(Beginning of Record extracts)

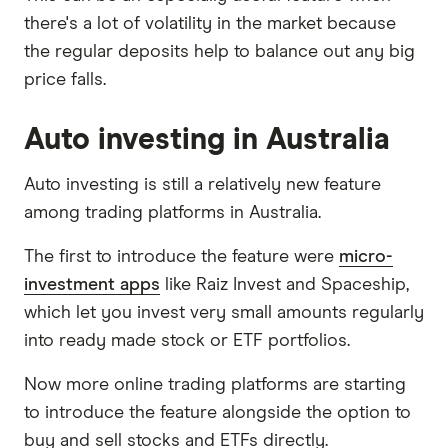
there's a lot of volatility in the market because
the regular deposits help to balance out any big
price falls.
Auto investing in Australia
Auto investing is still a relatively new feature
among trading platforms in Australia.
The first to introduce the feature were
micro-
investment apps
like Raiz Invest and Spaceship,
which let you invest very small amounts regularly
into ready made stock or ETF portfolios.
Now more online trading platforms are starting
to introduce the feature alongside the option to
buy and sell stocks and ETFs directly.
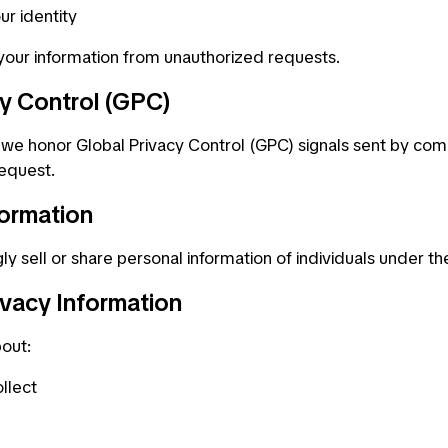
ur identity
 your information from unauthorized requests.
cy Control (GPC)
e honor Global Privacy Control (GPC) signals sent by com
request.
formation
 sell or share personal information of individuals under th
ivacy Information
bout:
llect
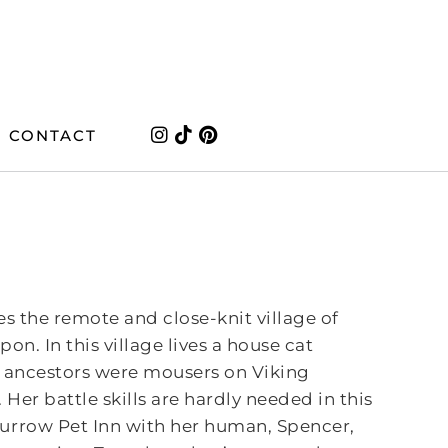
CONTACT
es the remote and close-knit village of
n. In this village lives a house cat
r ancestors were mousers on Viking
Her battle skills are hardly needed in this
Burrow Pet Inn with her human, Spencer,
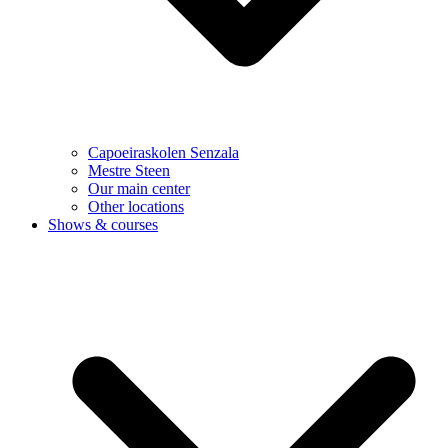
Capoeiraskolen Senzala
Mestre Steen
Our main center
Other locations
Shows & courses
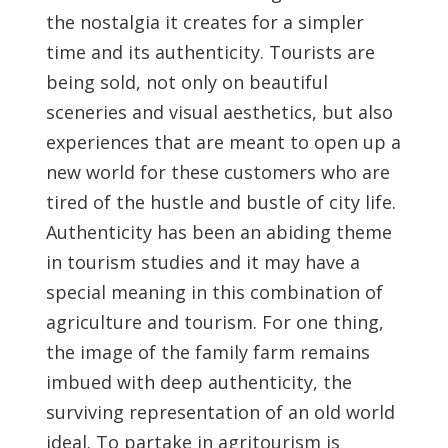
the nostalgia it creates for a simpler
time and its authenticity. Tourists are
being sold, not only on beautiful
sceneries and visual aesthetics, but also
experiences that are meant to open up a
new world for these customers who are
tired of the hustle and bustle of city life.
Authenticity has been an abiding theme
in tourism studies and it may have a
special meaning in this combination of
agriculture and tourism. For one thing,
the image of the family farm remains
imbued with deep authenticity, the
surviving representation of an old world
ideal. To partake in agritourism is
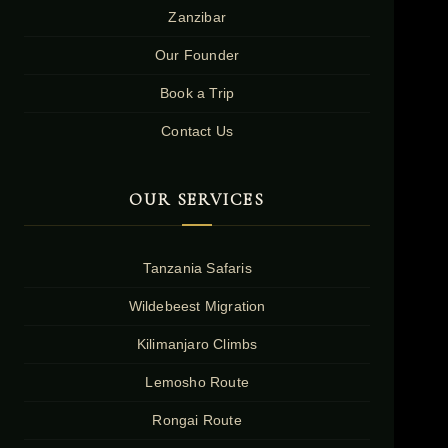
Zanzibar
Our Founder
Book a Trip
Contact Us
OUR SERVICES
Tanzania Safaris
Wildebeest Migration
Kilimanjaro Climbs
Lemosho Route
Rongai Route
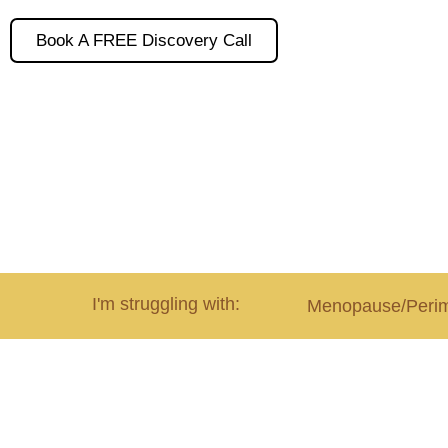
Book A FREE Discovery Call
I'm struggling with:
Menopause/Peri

(End of Record extracts)

Directions for this task -
Every line between the one holding "Book A FREE Discovery Call" and the end of the listing above, inclusive, must be transcribed exactly; omit all others.

Answer to this exercise -
Book A FREE Discovery Call
I'm struggling with:
Menopause/Peri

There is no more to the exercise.